Le régime militaire du Mali a publié un décret mettant fin aux activités des partis politiques, a annoncé mercredi soir le porte-parole du gouvernement, Abdoulaye Maiga, dans un communiqué lu à la télévision d’État.
Le colonel Abdoulaye Maïga, ministre de l’Administration territoriale et porte-parole du gouvernement, a expliqué que la situation sécuritaire sur le terrain est l’une des raisons de la suspension jusqu’à nouvel ordre des activités des partis et associations politiques du Mali. « Sont suspendues jusqu’à nouvel ordre, pour raisons d’ordre public, les activités des partis politiques et les activités à caractère politique des associations sur toute l’étendue du territoire national », dit un décret pris en conseil des ministres par le chef de la junte, le colonel Assimi Goïta, et lu devant des journalistes par le colonel Maïga.
Le régime actuel du Mali, qui a pris le pouvoir lors d’un deuxième coup d’État en 2021, avait promis de restaurer le régime civil d’ici le 26 mars 2024, à la suite des élections de février de cette année.
Mais, à la surprise générale, les autorités ont déclaré en septembre de l’année dernière qu’elles reporteraient sine die les élections de février pour des raisons techniques, suscitant l’indignation des organisations politiques.
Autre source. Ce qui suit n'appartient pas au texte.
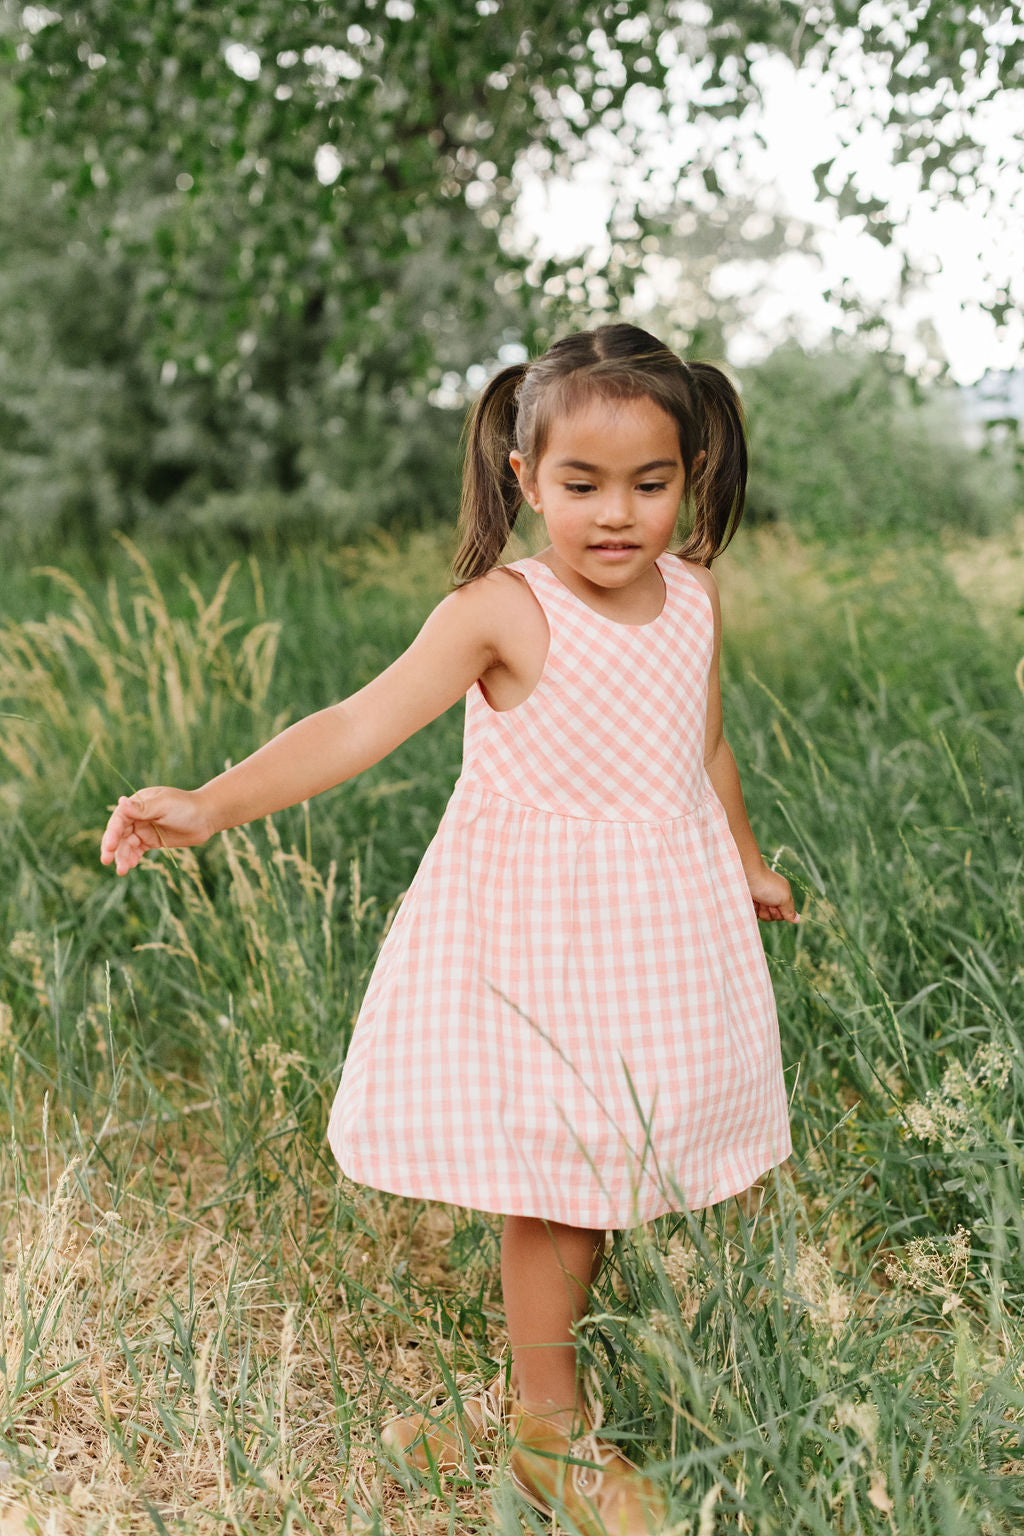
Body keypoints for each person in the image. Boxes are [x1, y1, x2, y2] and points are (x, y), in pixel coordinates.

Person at [100, 323, 799, 1535]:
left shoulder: (691, 596)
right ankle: (547, 1432)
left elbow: (704, 743)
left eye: (650, 482)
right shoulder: (501, 611)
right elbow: (357, 725)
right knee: (563, 1182)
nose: (617, 513)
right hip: (542, 936)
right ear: (526, 480)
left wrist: (741, 855)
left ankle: (539, 1386)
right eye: (582, 485)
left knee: (622, 1159)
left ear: (691, 474)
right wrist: (210, 804)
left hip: (661, 929)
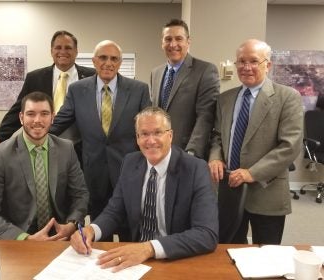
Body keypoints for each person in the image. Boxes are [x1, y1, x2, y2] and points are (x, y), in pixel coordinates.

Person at [70, 107, 218, 272]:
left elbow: (206, 234)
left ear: (170, 135)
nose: (151, 140)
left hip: (175, 259)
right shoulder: (130, 163)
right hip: (134, 261)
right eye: (144, 134)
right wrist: (91, 230)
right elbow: (115, 211)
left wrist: (149, 248)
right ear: (137, 138)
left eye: (157, 132)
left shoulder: (195, 169)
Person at [208, 39, 303, 244]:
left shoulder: (287, 97)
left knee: (267, 258)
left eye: (253, 61)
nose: (246, 67)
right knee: (228, 250)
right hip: (229, 189)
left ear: (268, 65)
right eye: (241, 61)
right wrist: (215, 157)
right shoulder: (225, 99)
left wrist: (252, 173)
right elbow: (217, 135)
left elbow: (290, 146)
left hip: (266, 190)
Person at [50, 40, 151, 229]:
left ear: (120, 63)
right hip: (93, 175)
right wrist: (24, 137)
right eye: (103, 57)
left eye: (114, 59)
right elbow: (58, 123)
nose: (108, 63)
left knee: (128, 233)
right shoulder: (77, 90)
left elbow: (148, 130)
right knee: (97, 232)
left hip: (128, 173)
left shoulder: (139, 90)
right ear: (94, 61)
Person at [0, 91, 89, 240]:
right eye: (31, 114)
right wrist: (25, 238)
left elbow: (80, 195)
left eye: (44, 114)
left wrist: (71, 225)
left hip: (58, 238)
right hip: (16, 238)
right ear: (21, 118)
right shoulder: (0, 155)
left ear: (53, 117)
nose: (37, 120)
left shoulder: (66, 149)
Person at [0, 30, 96, 150]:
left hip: (81, 149)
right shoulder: (35, 78)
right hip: (43, 146)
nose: (63, 52)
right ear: (51, 51)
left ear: (76, 51)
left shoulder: (92, 77)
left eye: (68, 48)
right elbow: (18, 110)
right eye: (58, 47)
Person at [150, 19, 220, 160]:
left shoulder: (205, 70)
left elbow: (206, 116)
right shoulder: (155, 73)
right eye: (168, 39)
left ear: (188, 42)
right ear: (162, 43)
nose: (173, 44)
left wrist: (192, 151)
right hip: (159, 152)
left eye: (179, 39)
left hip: (187, 152)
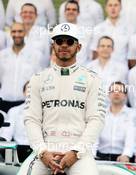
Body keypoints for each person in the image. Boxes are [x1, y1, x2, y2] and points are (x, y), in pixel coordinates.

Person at [24, 23, 106, 175]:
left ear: (79, 47)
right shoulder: (37, 79)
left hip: (79, 152)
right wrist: (42, 152)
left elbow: (96, 119)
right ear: (52, 45)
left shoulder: (93, 80)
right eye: (59, 41)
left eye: (69, 41)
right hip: (45, 150)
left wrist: (76, 152)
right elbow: (31, 120)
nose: (64, 45)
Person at [0, 22, 42, 113]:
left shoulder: (35, 55)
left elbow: (38, 79)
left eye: (20, 31)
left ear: (25, 33)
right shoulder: (2, 55)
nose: (17, 34)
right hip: (3, 102)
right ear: (10, 33)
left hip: (25, 103)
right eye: (14, 31)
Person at [96, 81, 136, 162]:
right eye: (113, 91)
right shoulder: (100, 113)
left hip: (122, 158)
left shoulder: (132, 114)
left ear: (125, 95)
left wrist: (126, 155)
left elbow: (131, 138)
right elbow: (94, 138)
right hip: (101, 157)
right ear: (108, 94)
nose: (116, 94)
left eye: (120, 91)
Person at [90, 0, 131, 66]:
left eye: (116, 5)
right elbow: (95, 53)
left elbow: (131, 55)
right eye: (110, 5)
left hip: (122, 70)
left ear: (121, 7)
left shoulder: (129, 29)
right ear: (106, 8)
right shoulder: (98, 29)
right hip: (102, 70)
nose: (113, 8)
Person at [0, 81, 32, 162]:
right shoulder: (14, 111)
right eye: (29, 90)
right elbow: (7, 132)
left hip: (40, 151)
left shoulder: (48, 112)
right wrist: (3, 139)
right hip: (18, 149)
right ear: (24, 93)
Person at [62, 0, 92, 65]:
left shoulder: (87, 33)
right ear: (64, 12)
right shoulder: (56, 31)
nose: (71, 11)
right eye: (68, 9)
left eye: (74, 9)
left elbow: (91, 56)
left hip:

Beaucoup ont de nouveau réagi après que la date limite de transition du mois dernier a été passée sans vote, certains des principaux partis politiques et organisations de la société civile du Mali ayant appelé le 31 mars à fixer un calendrier pour les élections.
« Nous utiliserons toutes les voies légales et légitimes pour le retour à un ordre constitutionnel normal dans notre pays », ont-ils déclaré dans une déclaration commune qui comptait plus de 20 signataires, dont une importante coalition d’opposition et le parti de l’ex-président déchu.